The Opendoor Weekly

January 18, 2026

This Week at a Glance

Opendoor
Kaz Announces AI-Native Mortgage with Lennar
Building from scratch, not retrofitting legacy systems
Market
Mortgage Rates Hit 5.99%
Lowest in 3 years after Trump bond directive
Industry
Glenn Kelman Exits Redfin
After 20 years, Rocket takes control
Strategic Vision

Kaz: We're Building Mortgage "Fully AI-Native from Day 1"

On Thursday, Kaz announced Opendoor is building a mortgage product with Lennar—designed from the ground up for AI, not retrofitted onto legacy systems.

The sixteen-word tweet carried more strategic weight than most earnings calls. "Fully AI-native from Day 1" isn't marketing language—it's a philosophical stake in the ground. Most mortgage technology was built in 2008, had machine learning bolted on in 2019, then got LLM capabilities in 2024. The result: Frankenstein software that works but groans under its own complexity.

Building AI-native means starting from the assumption that the machine is the underwriter, the processor, the closer. Humans become exception handlers. The economics change completely. For a company that's struggled to explain what it actually is—home buyer? marketplace? fintech in disguise?—this tweet suggests an answer: Opendoor is building the operating system for the transaction itself.

The Lennar partnership matters. Working with the nation's second-largest homebuilder means this isn't an experiment on the margins—it's Opendoor positioning itself at the center of new construction, where mortgage and transaction can be reimagined without existing infrastructure constraints.

Market Conditions

Rates Below 6% for First Time in Three Years

5.99% 30-year fixed · 3-year low

The Trump administration's directive to purchase $200 billion in mortgage bonds had immediate effect. Application volumes spiked. Refinancing inquiries surged. For three years, homebuyers have been doing mental math against rates that felt punitive—this week, the math finally changed.

The "golden handcuffs" phenomenon—existing homeowners locked in place by their 3% mortgages—has constrained inventory and kept prices elevated. 5.99% doesn't solve everything, but it cracks the ice. Spring selling season approaches with the most favorable financing conditions since post-pandemic normalization began.

Institutional Confidence

Healthcare Company Calls Opendoor "Undervalued"

SRx Health Solutions disclosed a position in Opendoor this week—unusual for a healthcare firm.

SRx Health Solutions isn't a hedge fund—they're a Canadian pharmacy and healthcare services company. So when they publicly disclosed an investment calling Opendoor shares "undervalued," it registered as strange enough to pay attention to.

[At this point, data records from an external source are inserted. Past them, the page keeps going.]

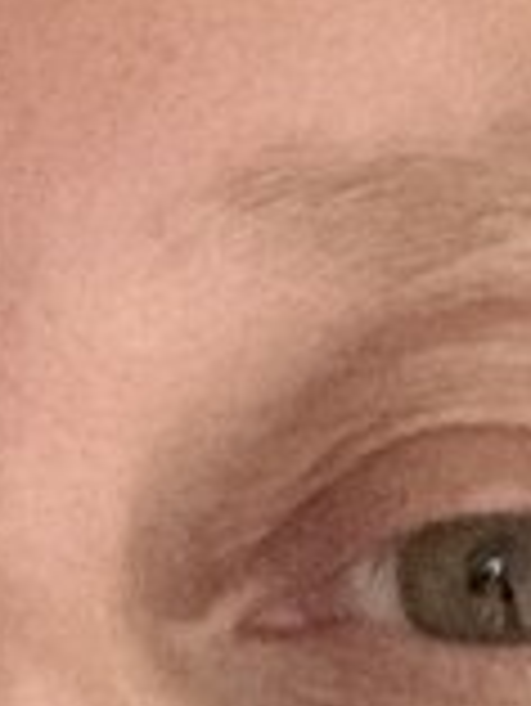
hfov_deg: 8.1
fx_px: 3738
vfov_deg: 10.5
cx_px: 52
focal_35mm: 183
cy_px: 1039
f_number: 2.2
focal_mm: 2.87
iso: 800
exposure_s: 1/15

The thesis isn't real estate—it's demographics. An aging population needing to downsize. Boomers liquidating home equity to fund retirement and healthcare. The collision of housing wealth and medical necessity. A company that makes selling frictionless suddenly looks less like PropTech and more like end-of-life infrastructure.

Industry Shift

Kelman Exits Redfin After 20 Years

Glenn Kelman stepped down January 13, six months after Rocket's $1.75B acquisition. Rocket CEO Varun Krishna serves as interim while they search for a successor.

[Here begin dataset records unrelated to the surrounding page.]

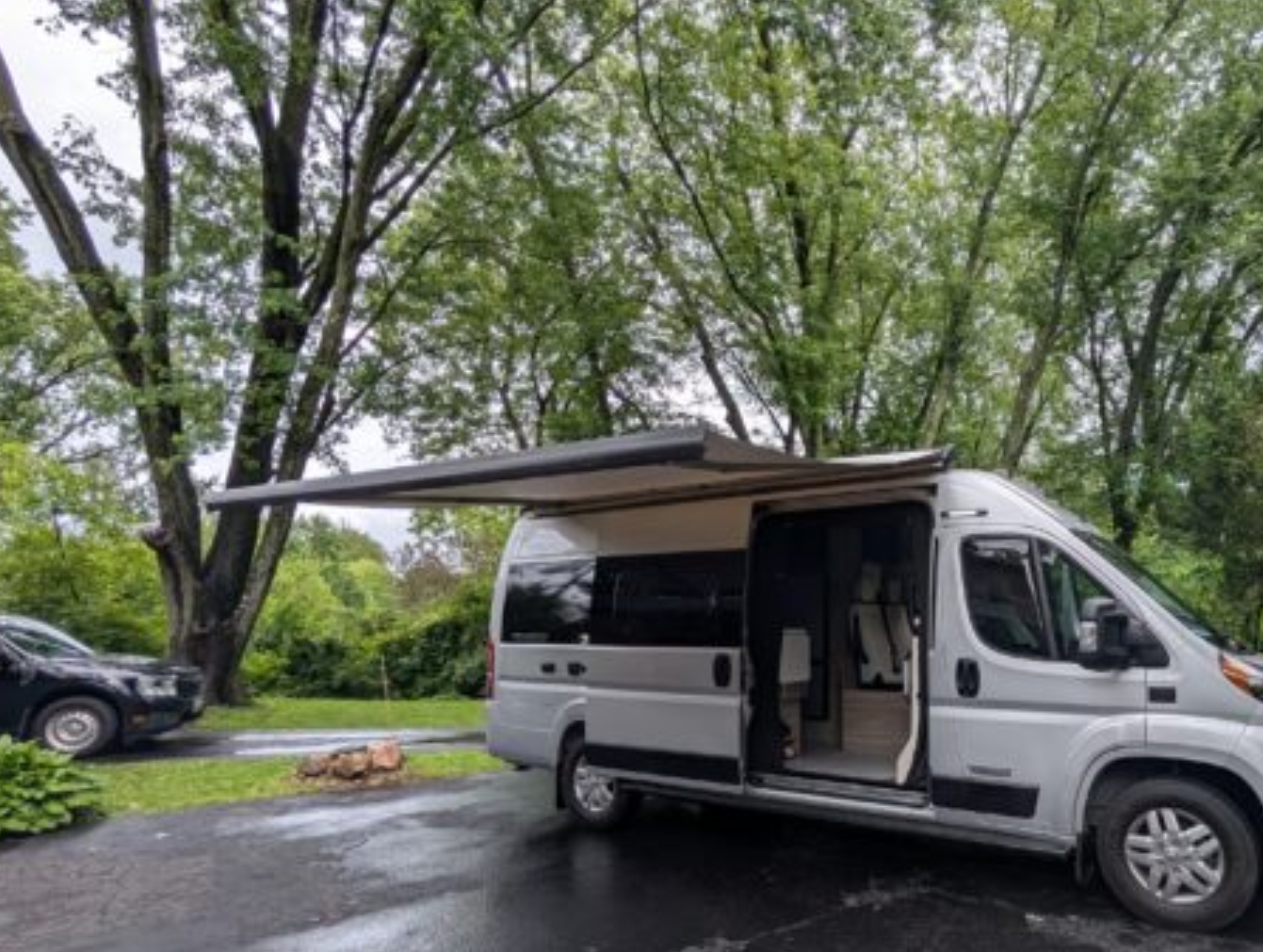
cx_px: 822
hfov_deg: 82.2
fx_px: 695
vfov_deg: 68.0
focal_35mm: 19
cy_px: 581
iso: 47
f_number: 1.7
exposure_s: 1/1009
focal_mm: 2.02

Kelman was the last original PropTech evangelist at the helm—the CEO who published commission data, testified before Congress, built a brokerage on the premise that agents deserved salaries. His farewell note was titled "Unemployed, In Greenland."

Regulatory

NAR's MLS Overhaul Takes Effect

Eighteen policy changes—the most extensive in twenty years. The headline: you no longer need NAR membership to access the MLS at the national level.

For an industry built on gatekeeping, this is structural demolition. The walls around real estate's data infrastructure are coming down—not from generosity, but from settlements, lawsuits, and regulatory pressure.

Also This Week

Zillow and Redfin fight back. Both filed motions January 13 to dismiss the FTC lawsuit over their $100M rental syndication deal.
Week ahead. Davos (Jan 19-23) for institutional investor discussions. Fed meeting (Jan 27-28) signals whether rate relief continues.

The Bottom Line

The old infrastructure is failing. Whoever builds the new infrastructure wins.

Kelman's exit marks the end of the "disrupt the brokerage" era. NAR is being forced into openness. Rates are moving on policy. And Opendoor is betting the entire transaction stack can be rebuilt from scratch—AI-native, with Lennar, starting now.